O Paquistão anunciou ter realizado ataques contra alvos militantes no Afeganistão, após atribuir recentes atentados suicidas, incluindo ataques durante o mês sagrado muçulmano do Ramadão, a combatentes que, segundo o país, operavam a partir do território vizinho.
O Talibã, grupo que governa o Afeganistão, informou que mulheres e crianças estavam entre as dezenas de mortos e feridos nos ataques ocorridos no sábado, dia 21. A informação não foi confirmada de forma independente pela Reuters.

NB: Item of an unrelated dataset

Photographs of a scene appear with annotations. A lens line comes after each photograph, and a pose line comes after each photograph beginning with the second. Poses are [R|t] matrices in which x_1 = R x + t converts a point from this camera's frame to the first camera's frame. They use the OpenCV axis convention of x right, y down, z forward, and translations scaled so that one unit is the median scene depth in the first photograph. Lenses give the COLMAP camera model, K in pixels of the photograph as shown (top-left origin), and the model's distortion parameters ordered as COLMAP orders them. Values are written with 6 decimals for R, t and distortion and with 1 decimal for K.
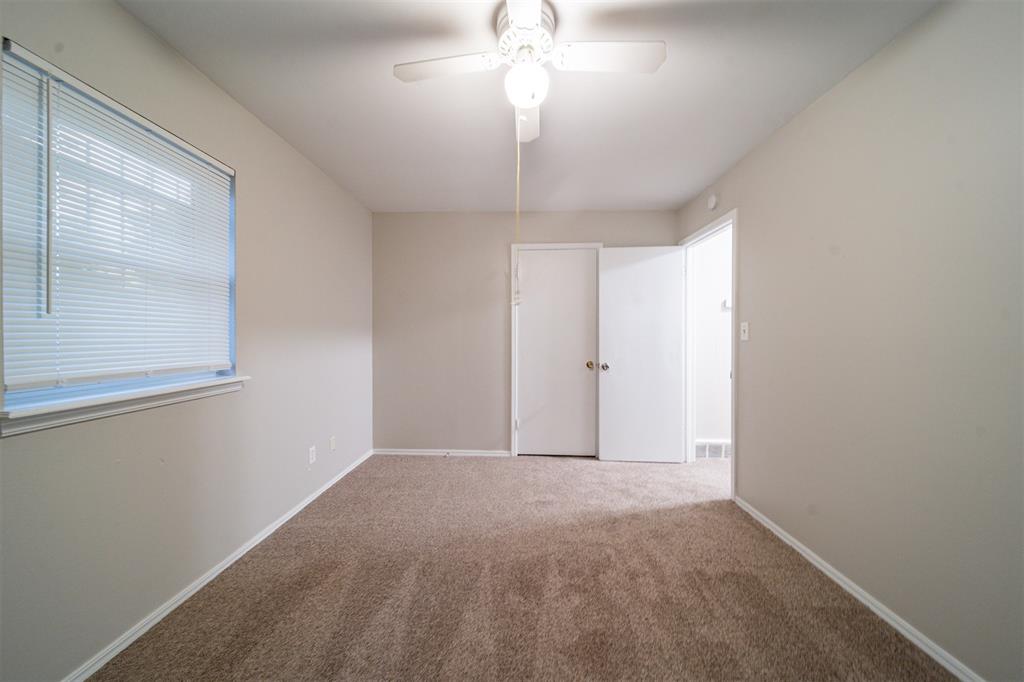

O Ministério da Defesa afegão prometeu uma resposta adequada no momento oportuno.
Estes ataques representam uma escalada acentuada da tensão poucos dias depois de Cabul ter libertado três soldados paquistaneses numa ação mediada pela Arábia Saudita, destinada a diminuir as preocupações após meses de confrontos ao longo da fronteira acidentada. Os enfrentamentos são os mais graves entre os dois países desde que o Talibã assumiu o poder em Cabul, em 2021.
O Ministério da Informação paquistanês declarou que “os ataques consistiram em direcionamento seletivo baseado em informações de inteligência a sete campos e esconderijos terroristas pertencentes ao Talibã paquistanês, bem como à Província de Khorasan, do Estado Islâmico, ao longo da fronteira com o Afeganistão”. Num comunicado, o órgão afirmou ter provas conclusivas de que os ataques foram realizados pelos Khwarij, termo usado para se referir ao Talibã, e que “estavam a agir sob instruções da sua liderança e superiores baseados no Afeganistão”.
Cabul negou repetidamente permitir que militantes usem o território afegão para realizar ataques no Paquistão. O Ministério da Defesa do Afeganistão condenou o que classificou como flagrante violação da soberania nacional, descrevendo-a como “violação do direito internacional, dos princípios da boa vizinhança e dos valores islâmicos”. No seu comunicado, acrescentou que “uma resposta adequada e ponderada será tomada no momento oportuno”.
Entre os incidentes de ataque listados pelo Paquistão, estavam um atentado a bomba contra uma mesquita em Islamabad e atos de violência nos distritos fronteiriços de Bajaur e Bannu, no noroeste do país. No sábado, os militares paquistaneses relataram que um homem-bomba suicida nesses distritos atacou um comboio das forças de segurança, resultando na morte de cinco militantes num tiroteio e de dois soldados quando um veículo carregado de explosivos colidiu com um veículo militar.
A tensão forçou o fechamento repetido de importantes passagens de fronteira, interrompendo o comércio e as atividades ao longo da fronteira de 2.600 quilómetros. Os confrontos de outubro deixaram dezenas de mortos antes de um frágil cessar-fogo ser acordado, mas o Paquistão continua a acusar os governantes talibãs do Afeganistão de abrigarem militantes que realizam ataques dentro do seu território – acusação que Cabul nega.